┌─ PASSAGE

The official ballot measure summary read:

Beginning January 1, 2010, this measure would require certification for long-term care workers for the elderly and persons with disabilities, requiring a written examination, increased and additional criminal background checks. Continuing education would be required in order to retain certification. Disciplinary standards and procedures would be applied to long-term care workers who are certified as home care aides. Certain workers would be exempt based on prior employment, training or other circumstances.


I-1029 was sponsored by the Service Employees International Union (SEIU) 775. The campaign committee was called People for Safe Quality Care.

The SEIU website stated that the measure "will improve long-term care for seniors and people with disabilities by setting standards for caregiver training. It will also bring additional respect to caregivers and the quality care we provide."[5]

Gov. Christine Gregoire supported I-1029.[6]

The Seattle Post-Intelligencer had a guest editorial opinion article, noting that hairdressers are currently required to get more than ten times the hours of training as are long-term care workers.[7]

Western and Central Washington chapter of the Alzheimer's Association also supported Initiative 1029. "I feel like (the measure) is an important step forward for us," said Nancy Dapper, executive director of the group.[3]


According to Public Disclosure Commission filings through Oct. 10, 2008, People for Safe Quality Care raised $985,845.10 for 2008 from three contributors: SEIU Healthcare 775NW ($945,648.30), the Working Families Coalition ($39,696.81), and the International Federation of Professional and Technical Engineers Local 17 PAC ($500).[8]


The Community Care Coalition of Washington opposed the initiative.

Opponents argued that:

  • Initiative 1029 will eliminate entry level caregiving jobs and deplete the pool of qualified workers, when there is already a shortage of quality caregivers to care for our vulnerable community members.
  • State Patrol background checks are already required by law for all paid caregivers in all settings.
  • All paid family members (including parents)—who know their loved ones best—will be forced by law to take unnecessary training.
  • The timing of the initiative could not be worse, costing state taxpayers an estimated $135 million over the next five years when the State is already projecting at least a $2.5 billion budget shortfall in the next biennium.
  • The State has already carefully analyzed and rejected these ideas. A Governor’s task force found no data to support a 75-hour training requirement. The Legislature found that the proposal did not improve care and was too expensive.
  • Health care costs are already skyrocketing. The initiative will unnecessarily further drive up costs with no evidence that it will improve care. This will pull money away from other critical needs such as education, social services, and health care.
  • Our caregivers are well-trained: Recent surveys show nearly 90 percent said they were adequately trained to do their jobs. In contrast, the caregivers SEIU 775 represents need more training because the union is failing to provide adequate training and supervision.
  • Washington has a flexible, community-based care system recognized as one of the nation’s best. The initiative threatens the flexibility that makes that system possible and may force more people into institutional care.

└─

**DIRECTIVE A**
Answer these questions about the passage on Initiative 1029:
(i) Which organization sponsored I-1029?
(ii) How much money did People for Safe Quality Care raise for 2008, according to filings through Oct. 10, 2008?
(iii) Which group opposed the initiative?

┌─ INPUT DATA

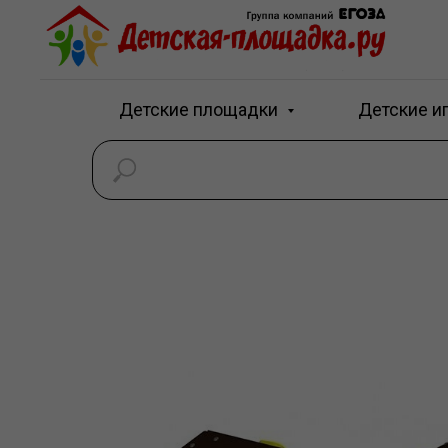
Детские площадки
Детские и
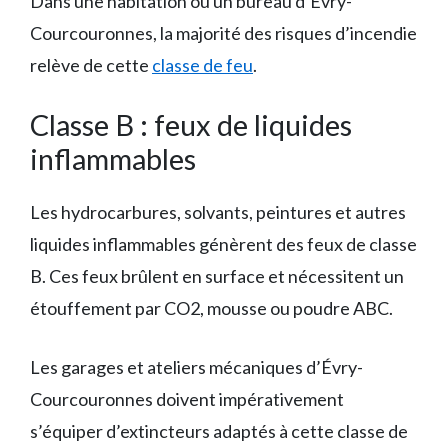
Dans une habitation ou un bureau d’Évry-
Courcouronnes, la majorité des risques d’incendie
relève de cette
classe de feu
.
Classe B : feux de liquides
inflammables
Les hydrocarbures, solvants, peintures et autres
liquides inflammables génèrent des feux de classe
B. Ces feux brûlent en surface et nécessitent un
étouffement par CO2, mousse ou poudre ABC.
Les garages et ateliers mécaniques d’Évry-
Courcouronnes doivent impérativement
s’équiper d’extincteurs adaptés à cette classe de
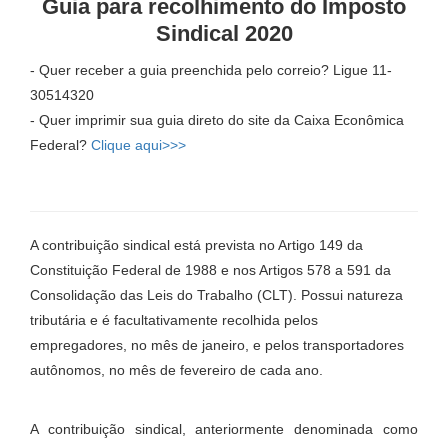
Guia para recolhimento do Imposto
Sindical 2020
- Quer receber a guia preenchida pelo correio? Ligue 11-
30514320
- Quer imprimir sua guia direto do site da Caixa Econômica
Federal?
Clique aqui>>>
A contribuição sindical está prevista no Artigo 149 da
Constituição Federal de 1988 e nos Artigos 578 a 591 da
Consolidação das Leis do Trabalho (CLT). Possui natureza
tributária e é facultativamente recolhida pelos
empregadores, no mês de janeiro, e pelos transportadores
autônomos, no mês de fevereiro de cada ano.
A contribuição sindical, anteriormente denominada como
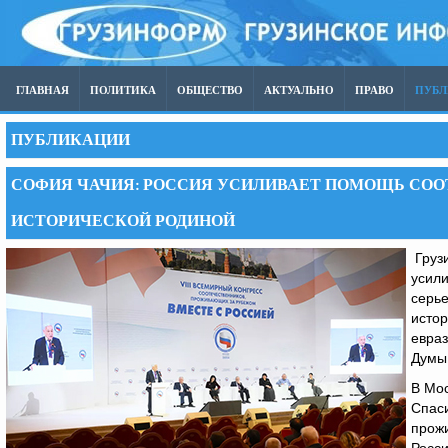
ГЛАВНАЯ
ПОЛИТИКА
ОБЩЕСТВО
АКТУАЛЬНО
ПРАВО
ПУБ
ПУБЛИКАЦИИ
СОФИЯ ЧАЧИЯ: РОССИЯ УСИЛИВАЕТ ПОМОЩЬ СОО
ИСТОРИЧЕСКОЙ РОДИНОЙ
Грузи
усили
серье
истор
евраз
Думы
В Мос
Спаси
прожи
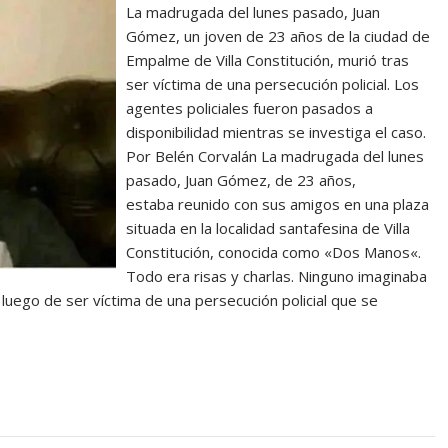
La madrugada del lunes pasado, Juan
Gómez, un joven de 23 años de la ciudad de
Empalme de Villa Constitución, murió tras
ser víctima de una persecución policial. Los
agentes policiales fueron pasados a
disponibilidad mientras se investiga el caso.
Por Belén Corvalán La madrugada del lunes
pasado, Juan Gómez, de 23 años,
estaba reunido con sus amigos en una plaza
situada en la localidad santafesina de Villa
Constitución, conocida como «Dos Manos«.
Todo era risas y charlas. Ninguno imaginaba
e luego de ser víctima de una persecución policial que se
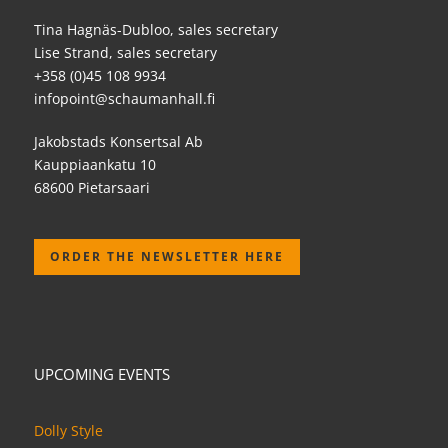
Tina Hagnäs-Dubloo, sales secretary
Lise Strand, sales secretary
+358 (0)45 108 9934
infopoint@schaumanhall.fi
Jakobstads Konsertsal Ab
Kauppiaankatu 10
68600 Pietarsaari
ORDER THE NEWSLETTER HERE
UPCOMING EVENTS
Dolly Style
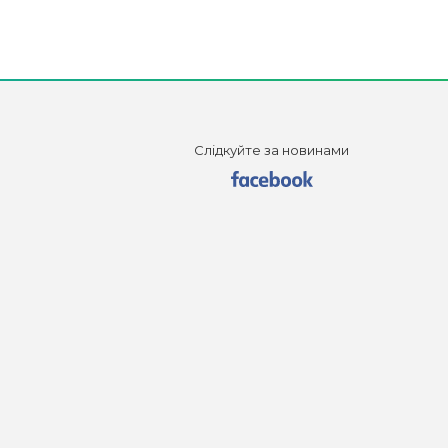
Слідкуйте за новинами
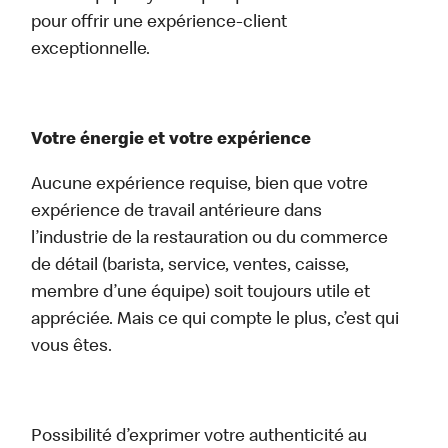
pour offrir une expérience-client
exceptionnelle.
Votre énergie et votre expérience
Aucune expérience requise, bien que votre
expérience de travail antérieure dans
l’industrie de la restauration ou du commerce
de détail (barista, service, ventes, caisse,
membre d’une équipe) soit toujours utile et
appréciée. Mais ce qui compte le plus, c’est qui
vous êtes.
Possibilité d’exprimer votre authenticité au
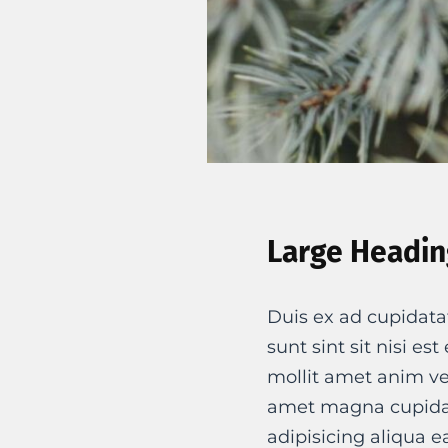
Large Headin
Duis ex ad cupidata
sunt sint sit nisi es
mollit amet anim ve
amet magna cupidat
adipisicing aliqua e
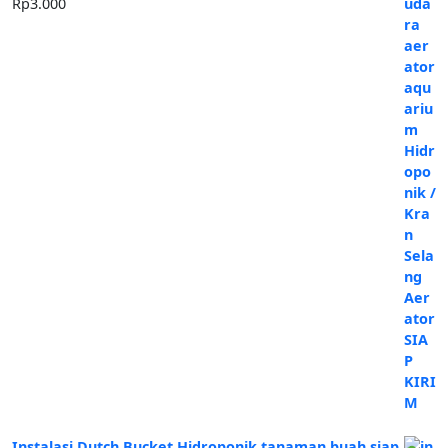
Rp
3.000
Instalasi Dutch Bucket Hidroponik tanaman buah siap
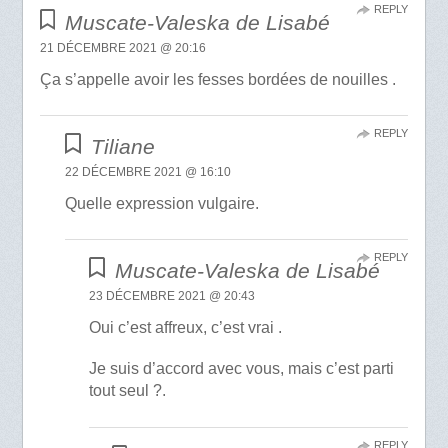
REPLY
Muscate-Valeska de Lisabé
21 DÉCEMBRE 2021 @ 20:16
Ça s’appelle avoir les fesses bordées de nouilles .
REPLY
Tiliane
22 DÉCEMBRE 2021 @ 16:10
Quelle expression vulgaire.
REPLY
Muscate-Valeska de Lisabé
23 DÉCEMBRE 2021 @ 20:43
Oui c’est affreux, c’est vrai .
Je suis d’accord avec vous, mais c’est parti
tout seul ?.
REPLY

└─

**DIRECTIVE B**
From the data items, copy the lines starting at the one that contains "Слідкуйте за новинами" and ending after the one that contains "Instalasi Dutch Bucket". Leave out the picture markers.

**TASK RESPONSE A**
(i) The Service Employees International Union (SEIU) 775.
(ii) $985,845.10.
(iii) The Community Care Coalition of Washington.

**TASK RESPONSE B**
Слідкуйте за новинами
pour offrir une expérience-client
exceptionnelle.
Votre énergie et votre expérience
Aucune expérience requise, bien que votre
expérience de travail antérieure dans
l’industrie de la restauration ou du commerce
de détail (barista, service, ventes, caisse,
membre d’une équipe) soit toujours utile et
appréciée. Mais ce qui compte le plus, c’est qui
vous êtes.
Possibilité d’exprimer votre authenticité au
Large Headin
Duis ex ad cupidata
sunt sint sit nisi es
mollit amet anim ve
amet magna cupidat
adipisicing aliqua e
Rp
3.000
Instalasi Dutch Bucket Hidroponik tanaman buah siap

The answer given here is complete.